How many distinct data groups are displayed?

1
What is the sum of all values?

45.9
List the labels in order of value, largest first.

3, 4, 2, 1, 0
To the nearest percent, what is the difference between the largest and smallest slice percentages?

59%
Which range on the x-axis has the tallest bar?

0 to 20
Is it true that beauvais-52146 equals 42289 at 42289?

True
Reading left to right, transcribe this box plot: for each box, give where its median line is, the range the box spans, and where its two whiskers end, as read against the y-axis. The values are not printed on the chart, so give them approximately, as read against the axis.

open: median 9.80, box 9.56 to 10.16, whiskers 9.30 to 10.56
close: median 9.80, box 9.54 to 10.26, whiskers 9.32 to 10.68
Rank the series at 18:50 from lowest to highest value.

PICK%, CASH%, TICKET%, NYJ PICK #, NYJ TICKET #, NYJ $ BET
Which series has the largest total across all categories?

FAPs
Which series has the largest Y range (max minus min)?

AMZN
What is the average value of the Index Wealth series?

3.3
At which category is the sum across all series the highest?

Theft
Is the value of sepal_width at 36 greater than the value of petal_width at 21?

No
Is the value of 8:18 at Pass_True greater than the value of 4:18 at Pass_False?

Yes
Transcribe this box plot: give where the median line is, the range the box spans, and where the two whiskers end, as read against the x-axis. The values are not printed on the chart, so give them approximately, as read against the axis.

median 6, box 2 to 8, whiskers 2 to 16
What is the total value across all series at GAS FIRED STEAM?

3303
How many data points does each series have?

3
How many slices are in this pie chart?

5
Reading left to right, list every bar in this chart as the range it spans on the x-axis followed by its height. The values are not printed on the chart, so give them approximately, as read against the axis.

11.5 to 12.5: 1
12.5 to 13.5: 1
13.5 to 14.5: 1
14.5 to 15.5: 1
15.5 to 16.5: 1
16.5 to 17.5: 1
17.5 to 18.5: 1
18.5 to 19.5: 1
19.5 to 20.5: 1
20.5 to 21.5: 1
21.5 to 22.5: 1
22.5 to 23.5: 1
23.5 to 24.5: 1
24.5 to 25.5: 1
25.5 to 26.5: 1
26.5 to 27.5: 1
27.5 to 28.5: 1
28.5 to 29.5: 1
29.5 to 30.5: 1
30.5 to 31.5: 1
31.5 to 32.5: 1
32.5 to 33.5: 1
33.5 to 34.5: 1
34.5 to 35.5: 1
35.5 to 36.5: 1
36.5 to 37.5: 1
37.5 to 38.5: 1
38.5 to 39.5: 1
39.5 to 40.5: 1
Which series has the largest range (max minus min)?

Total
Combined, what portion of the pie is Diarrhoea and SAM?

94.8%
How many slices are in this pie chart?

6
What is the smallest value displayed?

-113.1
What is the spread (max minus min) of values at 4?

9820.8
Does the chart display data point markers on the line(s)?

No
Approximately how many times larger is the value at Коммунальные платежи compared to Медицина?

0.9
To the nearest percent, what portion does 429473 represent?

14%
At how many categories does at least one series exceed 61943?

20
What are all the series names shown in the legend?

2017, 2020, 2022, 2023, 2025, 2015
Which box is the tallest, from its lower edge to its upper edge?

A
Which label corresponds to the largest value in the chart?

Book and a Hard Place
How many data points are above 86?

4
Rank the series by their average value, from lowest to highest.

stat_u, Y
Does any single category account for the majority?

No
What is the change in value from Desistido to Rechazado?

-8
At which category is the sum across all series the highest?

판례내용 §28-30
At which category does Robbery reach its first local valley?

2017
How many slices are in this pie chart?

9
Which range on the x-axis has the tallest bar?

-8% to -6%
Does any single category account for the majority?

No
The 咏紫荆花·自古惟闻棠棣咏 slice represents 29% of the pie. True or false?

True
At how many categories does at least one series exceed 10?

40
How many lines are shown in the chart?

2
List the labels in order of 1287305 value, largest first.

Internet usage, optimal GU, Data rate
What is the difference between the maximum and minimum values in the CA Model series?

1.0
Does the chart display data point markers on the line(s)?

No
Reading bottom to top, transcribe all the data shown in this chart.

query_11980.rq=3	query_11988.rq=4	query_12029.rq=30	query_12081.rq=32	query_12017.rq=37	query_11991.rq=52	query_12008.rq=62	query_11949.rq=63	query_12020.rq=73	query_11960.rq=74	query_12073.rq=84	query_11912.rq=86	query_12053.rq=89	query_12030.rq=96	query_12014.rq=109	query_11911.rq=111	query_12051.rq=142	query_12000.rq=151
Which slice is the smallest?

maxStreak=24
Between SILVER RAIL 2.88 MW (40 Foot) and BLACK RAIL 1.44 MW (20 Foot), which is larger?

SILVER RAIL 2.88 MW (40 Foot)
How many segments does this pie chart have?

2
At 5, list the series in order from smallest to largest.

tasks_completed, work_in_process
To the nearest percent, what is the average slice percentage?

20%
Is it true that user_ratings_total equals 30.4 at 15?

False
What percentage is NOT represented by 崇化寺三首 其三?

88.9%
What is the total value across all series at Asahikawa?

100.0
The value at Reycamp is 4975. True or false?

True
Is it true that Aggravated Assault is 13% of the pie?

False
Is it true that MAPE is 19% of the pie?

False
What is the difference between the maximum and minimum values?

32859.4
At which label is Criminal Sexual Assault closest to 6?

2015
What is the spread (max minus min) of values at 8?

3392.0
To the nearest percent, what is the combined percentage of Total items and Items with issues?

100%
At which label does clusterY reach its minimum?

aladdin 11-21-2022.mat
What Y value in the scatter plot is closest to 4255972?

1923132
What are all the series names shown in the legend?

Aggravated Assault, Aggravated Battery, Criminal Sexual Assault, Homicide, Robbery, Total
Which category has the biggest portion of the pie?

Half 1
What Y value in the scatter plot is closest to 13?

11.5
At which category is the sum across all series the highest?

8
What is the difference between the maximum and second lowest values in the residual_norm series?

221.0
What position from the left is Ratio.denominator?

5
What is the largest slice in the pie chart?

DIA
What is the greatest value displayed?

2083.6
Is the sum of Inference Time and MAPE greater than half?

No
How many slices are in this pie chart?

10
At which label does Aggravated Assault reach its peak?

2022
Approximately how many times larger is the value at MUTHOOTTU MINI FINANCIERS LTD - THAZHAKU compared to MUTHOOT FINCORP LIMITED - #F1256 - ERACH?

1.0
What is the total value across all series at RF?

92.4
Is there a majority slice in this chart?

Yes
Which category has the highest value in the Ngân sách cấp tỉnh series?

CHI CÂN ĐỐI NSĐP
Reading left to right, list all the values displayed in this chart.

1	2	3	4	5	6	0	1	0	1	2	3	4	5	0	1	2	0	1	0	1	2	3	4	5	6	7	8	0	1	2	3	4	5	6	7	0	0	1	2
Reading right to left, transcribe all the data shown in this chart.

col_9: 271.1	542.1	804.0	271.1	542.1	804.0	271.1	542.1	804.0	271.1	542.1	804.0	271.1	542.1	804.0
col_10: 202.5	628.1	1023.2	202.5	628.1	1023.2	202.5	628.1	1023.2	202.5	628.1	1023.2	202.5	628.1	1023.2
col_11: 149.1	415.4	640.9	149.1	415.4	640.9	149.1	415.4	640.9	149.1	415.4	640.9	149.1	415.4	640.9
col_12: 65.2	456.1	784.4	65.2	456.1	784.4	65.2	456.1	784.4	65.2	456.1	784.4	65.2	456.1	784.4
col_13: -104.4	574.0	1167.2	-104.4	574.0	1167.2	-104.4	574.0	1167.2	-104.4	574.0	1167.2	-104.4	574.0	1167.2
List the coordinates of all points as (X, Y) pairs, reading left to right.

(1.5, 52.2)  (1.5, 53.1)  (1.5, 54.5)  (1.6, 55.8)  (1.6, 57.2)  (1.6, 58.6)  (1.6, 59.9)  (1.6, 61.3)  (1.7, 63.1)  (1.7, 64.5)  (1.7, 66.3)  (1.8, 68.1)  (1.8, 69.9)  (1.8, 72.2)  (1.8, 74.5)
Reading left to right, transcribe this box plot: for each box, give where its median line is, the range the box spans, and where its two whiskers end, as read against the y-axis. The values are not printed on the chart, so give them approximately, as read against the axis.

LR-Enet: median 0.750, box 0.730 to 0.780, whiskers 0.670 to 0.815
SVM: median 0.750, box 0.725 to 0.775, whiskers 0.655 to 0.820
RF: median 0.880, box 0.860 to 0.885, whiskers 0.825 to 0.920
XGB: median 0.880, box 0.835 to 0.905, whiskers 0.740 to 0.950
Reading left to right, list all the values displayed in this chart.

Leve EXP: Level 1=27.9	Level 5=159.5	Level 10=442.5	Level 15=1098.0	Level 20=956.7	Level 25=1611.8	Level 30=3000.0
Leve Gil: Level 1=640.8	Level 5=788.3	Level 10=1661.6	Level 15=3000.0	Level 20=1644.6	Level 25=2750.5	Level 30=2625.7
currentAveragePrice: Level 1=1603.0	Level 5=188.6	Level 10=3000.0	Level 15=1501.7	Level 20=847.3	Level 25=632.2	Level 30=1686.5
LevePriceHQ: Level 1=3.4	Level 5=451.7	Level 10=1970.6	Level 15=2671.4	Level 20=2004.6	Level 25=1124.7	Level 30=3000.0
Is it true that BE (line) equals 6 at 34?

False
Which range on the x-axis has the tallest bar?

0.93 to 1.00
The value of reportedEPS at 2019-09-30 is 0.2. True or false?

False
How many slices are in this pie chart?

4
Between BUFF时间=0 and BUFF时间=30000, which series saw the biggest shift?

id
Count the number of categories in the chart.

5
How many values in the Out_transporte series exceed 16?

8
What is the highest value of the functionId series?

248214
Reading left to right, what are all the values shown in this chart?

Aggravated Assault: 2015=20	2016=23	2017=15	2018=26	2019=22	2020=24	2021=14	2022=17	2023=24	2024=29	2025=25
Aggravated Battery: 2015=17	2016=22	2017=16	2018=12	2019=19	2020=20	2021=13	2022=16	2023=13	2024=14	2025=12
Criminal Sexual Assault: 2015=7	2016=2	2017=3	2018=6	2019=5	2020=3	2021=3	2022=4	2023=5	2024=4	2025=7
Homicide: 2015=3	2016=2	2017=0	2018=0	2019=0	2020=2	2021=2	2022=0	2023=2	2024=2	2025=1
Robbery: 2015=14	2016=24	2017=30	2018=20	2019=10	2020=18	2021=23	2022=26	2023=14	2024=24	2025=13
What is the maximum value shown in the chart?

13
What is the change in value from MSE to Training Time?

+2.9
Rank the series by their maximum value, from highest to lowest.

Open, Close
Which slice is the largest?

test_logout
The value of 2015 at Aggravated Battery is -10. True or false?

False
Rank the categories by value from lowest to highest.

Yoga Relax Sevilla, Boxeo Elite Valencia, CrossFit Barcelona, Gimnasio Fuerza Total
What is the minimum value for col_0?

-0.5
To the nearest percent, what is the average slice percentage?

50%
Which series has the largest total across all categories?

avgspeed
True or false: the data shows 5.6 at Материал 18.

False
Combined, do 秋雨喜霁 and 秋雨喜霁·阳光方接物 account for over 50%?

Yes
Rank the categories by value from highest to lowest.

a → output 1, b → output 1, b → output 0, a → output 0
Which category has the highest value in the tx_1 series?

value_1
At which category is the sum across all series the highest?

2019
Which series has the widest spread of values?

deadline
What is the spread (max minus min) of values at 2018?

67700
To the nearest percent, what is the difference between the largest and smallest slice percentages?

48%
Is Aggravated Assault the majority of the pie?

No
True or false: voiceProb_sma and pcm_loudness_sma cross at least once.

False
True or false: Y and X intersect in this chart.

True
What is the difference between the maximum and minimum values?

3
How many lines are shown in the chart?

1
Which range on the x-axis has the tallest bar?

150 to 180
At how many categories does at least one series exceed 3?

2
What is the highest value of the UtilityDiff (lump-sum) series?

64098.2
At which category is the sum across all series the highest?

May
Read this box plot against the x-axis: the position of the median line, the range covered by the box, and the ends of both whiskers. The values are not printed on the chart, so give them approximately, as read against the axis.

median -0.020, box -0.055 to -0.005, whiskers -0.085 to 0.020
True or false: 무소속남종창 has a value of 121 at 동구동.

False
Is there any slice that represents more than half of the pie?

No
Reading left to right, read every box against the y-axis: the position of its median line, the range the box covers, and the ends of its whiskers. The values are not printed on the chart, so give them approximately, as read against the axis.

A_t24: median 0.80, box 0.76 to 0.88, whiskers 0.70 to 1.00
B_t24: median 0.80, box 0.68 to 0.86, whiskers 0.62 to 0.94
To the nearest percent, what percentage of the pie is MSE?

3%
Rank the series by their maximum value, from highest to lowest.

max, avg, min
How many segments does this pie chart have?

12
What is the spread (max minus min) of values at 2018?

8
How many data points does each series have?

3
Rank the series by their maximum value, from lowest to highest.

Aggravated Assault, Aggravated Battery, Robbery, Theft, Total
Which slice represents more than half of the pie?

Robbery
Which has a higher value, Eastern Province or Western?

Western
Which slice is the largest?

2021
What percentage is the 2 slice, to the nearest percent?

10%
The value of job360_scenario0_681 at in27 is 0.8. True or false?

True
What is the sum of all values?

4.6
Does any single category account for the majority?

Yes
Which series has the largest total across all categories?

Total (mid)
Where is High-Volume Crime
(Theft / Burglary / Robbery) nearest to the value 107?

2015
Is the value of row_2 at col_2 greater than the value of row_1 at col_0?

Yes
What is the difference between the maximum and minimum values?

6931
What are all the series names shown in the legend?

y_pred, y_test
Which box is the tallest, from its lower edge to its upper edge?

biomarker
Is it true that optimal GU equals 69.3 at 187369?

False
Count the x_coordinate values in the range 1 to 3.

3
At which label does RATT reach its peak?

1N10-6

### About this exercise
Rewrite the items above from the line with "A_t24: median 0.80, box" to the line with "Is the value of row_2", substituting "wedge" for every "slice" and changing nothing else.

### Your solution
A_t24: median 0.80, box 0.76 to 0.88, whiskers 0.70 to 1.00
B_t24: median 0.80, box 0.68 to 0.86, whiskers 0.62 to 0.94
To the nearest percent, what percentage of the pie is MSE?

3%
Rank the series by their maximum value, from highest to lowest.

max, avg, min
How many segments does this pie chart have?

12
What is the spread (max minus min) of values at 2018?

8
How many data points does each series have?

3
Rank the series by their maximum value, from lowest to highest.

Aggravated Assault, Aggravated Battery, Robbery, Theft, Total
Which wedge represents more than half of the pie?

Robbery
Which has a higher value, Eastern Province or Western?

Western
Which wedge is the largest?

2021
What percentage is the 2 wedge, to the nearest percent?

10%
The value of job360_scenario0_681 at in27 is 0.8. True or false?

True
What is the sum of all values?

4.6
Does any single category account for the majority?

Yes
Which series has the largest total across all categories?

Total (mid)
Where is High-Volume Crime
(Theft / Burglary / Robbery) nearest to the value 107?

2015
Is the value of row_2 at col_2 greater than the value of row_1 at col_0?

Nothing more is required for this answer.